Would you return, word for word, the lines of the data below from the line with "wrist: (682, 474)" through the line with "ring mcp: (685, 375)", and no others?

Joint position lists
[Start of section]

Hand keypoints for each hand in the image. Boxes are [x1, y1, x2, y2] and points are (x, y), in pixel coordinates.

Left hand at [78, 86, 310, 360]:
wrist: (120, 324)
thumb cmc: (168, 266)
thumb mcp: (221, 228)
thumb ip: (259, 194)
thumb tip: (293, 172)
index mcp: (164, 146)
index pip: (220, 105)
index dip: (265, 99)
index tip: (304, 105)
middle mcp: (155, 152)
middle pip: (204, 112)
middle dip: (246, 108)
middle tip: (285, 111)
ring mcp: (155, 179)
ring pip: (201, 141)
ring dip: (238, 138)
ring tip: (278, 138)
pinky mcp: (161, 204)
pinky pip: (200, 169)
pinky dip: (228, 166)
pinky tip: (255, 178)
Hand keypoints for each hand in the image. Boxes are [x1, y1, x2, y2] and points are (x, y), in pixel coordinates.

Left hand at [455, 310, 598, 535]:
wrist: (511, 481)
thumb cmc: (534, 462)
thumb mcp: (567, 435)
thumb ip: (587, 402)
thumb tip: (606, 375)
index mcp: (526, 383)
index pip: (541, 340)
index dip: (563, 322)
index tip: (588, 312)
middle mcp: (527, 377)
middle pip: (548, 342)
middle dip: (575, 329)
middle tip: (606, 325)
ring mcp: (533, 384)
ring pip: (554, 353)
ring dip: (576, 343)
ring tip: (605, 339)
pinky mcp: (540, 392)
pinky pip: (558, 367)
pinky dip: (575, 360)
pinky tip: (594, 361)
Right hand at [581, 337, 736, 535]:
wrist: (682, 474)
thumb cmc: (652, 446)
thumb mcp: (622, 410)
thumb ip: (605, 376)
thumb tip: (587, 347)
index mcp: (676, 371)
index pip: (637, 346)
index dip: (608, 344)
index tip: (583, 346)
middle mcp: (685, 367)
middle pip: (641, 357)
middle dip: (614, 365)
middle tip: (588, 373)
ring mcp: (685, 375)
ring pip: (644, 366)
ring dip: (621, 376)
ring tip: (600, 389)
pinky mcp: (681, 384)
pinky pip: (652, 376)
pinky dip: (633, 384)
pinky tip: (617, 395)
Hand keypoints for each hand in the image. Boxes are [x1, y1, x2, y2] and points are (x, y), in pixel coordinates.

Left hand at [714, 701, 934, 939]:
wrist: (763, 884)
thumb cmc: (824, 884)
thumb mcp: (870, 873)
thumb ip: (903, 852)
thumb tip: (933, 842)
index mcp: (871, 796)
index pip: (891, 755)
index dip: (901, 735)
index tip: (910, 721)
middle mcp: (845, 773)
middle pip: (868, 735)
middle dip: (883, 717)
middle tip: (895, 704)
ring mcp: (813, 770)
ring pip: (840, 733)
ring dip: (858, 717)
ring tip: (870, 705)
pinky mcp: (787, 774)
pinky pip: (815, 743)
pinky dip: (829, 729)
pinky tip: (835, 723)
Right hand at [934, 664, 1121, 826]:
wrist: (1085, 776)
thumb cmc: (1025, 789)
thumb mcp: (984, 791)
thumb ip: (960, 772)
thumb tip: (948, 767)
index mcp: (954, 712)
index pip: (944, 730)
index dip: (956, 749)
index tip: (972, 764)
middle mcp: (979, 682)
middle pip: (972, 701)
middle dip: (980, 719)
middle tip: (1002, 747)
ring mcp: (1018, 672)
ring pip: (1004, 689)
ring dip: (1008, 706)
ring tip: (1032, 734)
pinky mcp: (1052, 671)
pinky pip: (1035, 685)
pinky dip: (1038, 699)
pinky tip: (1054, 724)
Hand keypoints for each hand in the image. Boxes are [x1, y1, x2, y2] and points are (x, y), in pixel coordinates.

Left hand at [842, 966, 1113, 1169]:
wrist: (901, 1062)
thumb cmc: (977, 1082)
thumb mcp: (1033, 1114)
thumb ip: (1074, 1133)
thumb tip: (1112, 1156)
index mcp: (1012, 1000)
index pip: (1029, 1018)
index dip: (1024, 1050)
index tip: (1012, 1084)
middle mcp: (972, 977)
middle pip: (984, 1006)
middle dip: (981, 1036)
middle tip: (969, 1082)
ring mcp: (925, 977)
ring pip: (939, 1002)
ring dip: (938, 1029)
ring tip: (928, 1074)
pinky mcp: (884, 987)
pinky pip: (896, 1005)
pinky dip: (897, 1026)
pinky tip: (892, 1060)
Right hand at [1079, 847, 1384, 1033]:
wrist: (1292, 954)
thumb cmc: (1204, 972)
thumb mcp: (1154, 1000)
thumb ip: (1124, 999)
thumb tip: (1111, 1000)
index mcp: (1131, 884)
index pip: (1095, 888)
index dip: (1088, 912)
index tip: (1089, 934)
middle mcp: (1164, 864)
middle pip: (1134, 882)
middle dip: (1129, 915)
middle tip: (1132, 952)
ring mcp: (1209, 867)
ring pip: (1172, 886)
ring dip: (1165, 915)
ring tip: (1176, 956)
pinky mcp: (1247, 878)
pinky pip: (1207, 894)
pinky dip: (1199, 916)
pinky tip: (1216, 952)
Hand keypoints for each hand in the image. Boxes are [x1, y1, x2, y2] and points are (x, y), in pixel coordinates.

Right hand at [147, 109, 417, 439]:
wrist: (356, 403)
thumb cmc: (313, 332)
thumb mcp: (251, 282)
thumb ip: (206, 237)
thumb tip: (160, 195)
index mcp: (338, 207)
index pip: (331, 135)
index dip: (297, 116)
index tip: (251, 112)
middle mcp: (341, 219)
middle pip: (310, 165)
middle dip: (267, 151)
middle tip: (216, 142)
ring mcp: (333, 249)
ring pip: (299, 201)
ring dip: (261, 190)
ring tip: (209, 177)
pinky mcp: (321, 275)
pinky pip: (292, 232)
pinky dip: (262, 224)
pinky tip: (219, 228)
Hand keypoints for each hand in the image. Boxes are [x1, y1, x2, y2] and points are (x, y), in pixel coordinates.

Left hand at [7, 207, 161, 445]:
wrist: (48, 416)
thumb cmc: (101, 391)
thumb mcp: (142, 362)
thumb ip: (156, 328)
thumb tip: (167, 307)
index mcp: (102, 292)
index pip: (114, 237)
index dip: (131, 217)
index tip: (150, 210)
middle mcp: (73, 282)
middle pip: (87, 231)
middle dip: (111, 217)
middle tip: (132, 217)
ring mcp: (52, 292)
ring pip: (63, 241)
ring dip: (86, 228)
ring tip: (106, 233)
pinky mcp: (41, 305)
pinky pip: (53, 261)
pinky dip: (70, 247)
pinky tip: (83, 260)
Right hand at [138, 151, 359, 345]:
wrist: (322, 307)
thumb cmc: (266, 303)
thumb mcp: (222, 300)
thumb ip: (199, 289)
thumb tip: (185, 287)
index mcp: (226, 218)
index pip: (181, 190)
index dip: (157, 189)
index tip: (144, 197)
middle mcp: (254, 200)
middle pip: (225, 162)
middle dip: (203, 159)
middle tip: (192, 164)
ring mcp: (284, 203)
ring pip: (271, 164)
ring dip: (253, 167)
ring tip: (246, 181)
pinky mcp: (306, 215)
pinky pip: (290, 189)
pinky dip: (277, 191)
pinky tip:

[End of section]

→ **Answer to this task**:
wrist: (682, 474)
thumb cmc: (652, 446)
thumb mcp: (622, 410)
thumb ip: (605, 376)
thumb tip: (587, 347)
index mcp: (676, 371)
index pip: (637, 346)
index dip: (608, 344)
index tip: (583, 346)
middle mcp: (685, 367)
middle pip: (641, 357)
middle dip: (614, 365)
middle tip: (588, 373)
ring mcp: (685, 375)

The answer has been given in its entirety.